Наконец, рассказ «Листомания» представляет собой меланхоличную, почти бессюжетную импровизацию на тему разлуки с рефреном «пыль – шелест – горячий луч – тень птицы»; это, в самом деле, кода всей книги, не столько литературная, сколько почти уже музыкальная.
Итак, проза Ульяны Гамаюн подчинена нескольким базовым принципам. Миры, описываемые ею, всегда замкнуты, закольцованы, недаром знак бесконечности в одном случае стал заглавным. Литературные аллюзии – обязательная закваска повествования. Автор умеет придумывать сюжеты и держать ритм, но не меньше ценит музыку и прихотливость фразы. Все эти приемы исправно работают и в большой, и в малой прозе. Словом, Ульяна Гамаюн ни разу не дает серьезного повода усомниться в том, что она хорошая писательница, однако дает повод к некоторым пожеланиям.
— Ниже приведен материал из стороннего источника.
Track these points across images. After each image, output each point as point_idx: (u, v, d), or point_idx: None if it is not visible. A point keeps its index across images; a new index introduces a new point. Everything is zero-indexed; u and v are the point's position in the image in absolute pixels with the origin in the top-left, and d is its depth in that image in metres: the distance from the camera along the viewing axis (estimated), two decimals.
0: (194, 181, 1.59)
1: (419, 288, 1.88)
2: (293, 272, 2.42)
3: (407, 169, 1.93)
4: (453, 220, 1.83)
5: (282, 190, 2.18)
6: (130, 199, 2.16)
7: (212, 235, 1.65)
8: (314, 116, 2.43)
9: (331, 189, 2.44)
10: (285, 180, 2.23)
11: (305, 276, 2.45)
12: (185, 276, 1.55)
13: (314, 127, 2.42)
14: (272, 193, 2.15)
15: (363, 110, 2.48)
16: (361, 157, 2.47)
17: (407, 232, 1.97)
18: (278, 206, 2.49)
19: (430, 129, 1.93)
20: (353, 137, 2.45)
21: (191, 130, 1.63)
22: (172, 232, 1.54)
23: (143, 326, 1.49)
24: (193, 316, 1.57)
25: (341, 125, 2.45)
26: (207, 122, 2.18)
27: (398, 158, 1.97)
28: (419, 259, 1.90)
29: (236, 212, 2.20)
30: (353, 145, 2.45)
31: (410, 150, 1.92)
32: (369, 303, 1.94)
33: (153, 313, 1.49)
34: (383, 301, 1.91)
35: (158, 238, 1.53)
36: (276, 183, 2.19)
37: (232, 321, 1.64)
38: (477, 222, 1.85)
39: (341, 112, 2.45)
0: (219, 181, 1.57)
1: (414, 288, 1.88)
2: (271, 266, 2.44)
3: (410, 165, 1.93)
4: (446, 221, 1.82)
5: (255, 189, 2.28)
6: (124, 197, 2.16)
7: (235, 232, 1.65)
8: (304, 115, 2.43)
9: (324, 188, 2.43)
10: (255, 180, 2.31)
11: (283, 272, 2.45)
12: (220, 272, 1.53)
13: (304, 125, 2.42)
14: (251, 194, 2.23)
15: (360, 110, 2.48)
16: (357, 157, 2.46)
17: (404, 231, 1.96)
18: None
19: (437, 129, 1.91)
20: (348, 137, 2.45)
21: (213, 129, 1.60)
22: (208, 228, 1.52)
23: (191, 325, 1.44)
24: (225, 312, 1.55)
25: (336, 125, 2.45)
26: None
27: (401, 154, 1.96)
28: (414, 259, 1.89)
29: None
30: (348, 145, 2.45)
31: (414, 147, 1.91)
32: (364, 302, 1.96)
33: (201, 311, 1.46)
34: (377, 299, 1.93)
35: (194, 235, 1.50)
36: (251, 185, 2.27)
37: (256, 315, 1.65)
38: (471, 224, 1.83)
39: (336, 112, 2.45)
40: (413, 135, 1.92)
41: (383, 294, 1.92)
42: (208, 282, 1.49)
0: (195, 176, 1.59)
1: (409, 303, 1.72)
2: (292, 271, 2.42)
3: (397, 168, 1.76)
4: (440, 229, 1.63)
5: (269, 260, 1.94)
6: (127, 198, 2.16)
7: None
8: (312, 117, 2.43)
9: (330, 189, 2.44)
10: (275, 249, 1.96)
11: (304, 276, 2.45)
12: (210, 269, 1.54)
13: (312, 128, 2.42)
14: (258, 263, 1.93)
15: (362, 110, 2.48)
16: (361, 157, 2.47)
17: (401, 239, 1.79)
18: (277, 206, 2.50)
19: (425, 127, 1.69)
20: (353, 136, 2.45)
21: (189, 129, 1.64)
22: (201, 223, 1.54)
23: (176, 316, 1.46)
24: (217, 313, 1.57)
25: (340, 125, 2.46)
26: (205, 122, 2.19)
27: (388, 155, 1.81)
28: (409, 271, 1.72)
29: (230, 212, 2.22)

С «Осенью в декадансе» только одна «проблема»: это слишком герметичная, олитературенная книга. Срок эксплуатации герметичных художественных миров неограничен, однако живые персонажи в этой среде быстро чахнут. То, что в одной книге выглядит свежо, в последующих сочинениях может оказаться самоповтором. Тут вспоминаешь о немоте главного героя «Осени» – и черта эта кажется теперь зловещей.
Прозу Ульяны Гамаюн нужно видеть в актуальном контексте. Вместе с другими сочинениями «Осень в декадансе» составляет примечательный ряд прозы нынешних тридцатилетних. Главное ее качество – разнообразие. Кто-то, как Ульяна Гамаюн, предпочитает работать с литературным материалом, с условным «декадансом». Кто-то, как Полина Жеребцова, напротив, работает с самой что ни на есть непосредственной реальностью: собственным травмированным войной прошлым. Кто-то, как Ксения Букша, через языковую выразительность подает «сугубо производственную тему». Очевидно, что каждый из авторов по-своему необычен и эта необычность ими убедительно доказана. Очевидно и то, что молодые прозаики, как и положено начинающим авторам, пробуют работать с чужим, уже освоенным литературным языком, ищут способ сказать об уже сказанном, будь то «производственный язык» Букши, «хармсовский ужас» Данихнова или западноевропейский модернизм Гамаюн. Что ж, каждый молодой автор должен преодолеть свой «кризис литературы». Но правда ли, что этот «декаданс» станет и предчувствием новой поэтики? Верно ли, что в этой литературной оболочке спрятан до поры какой-то новый, не обдуманный писателями прошлого смысл? Посмотрим.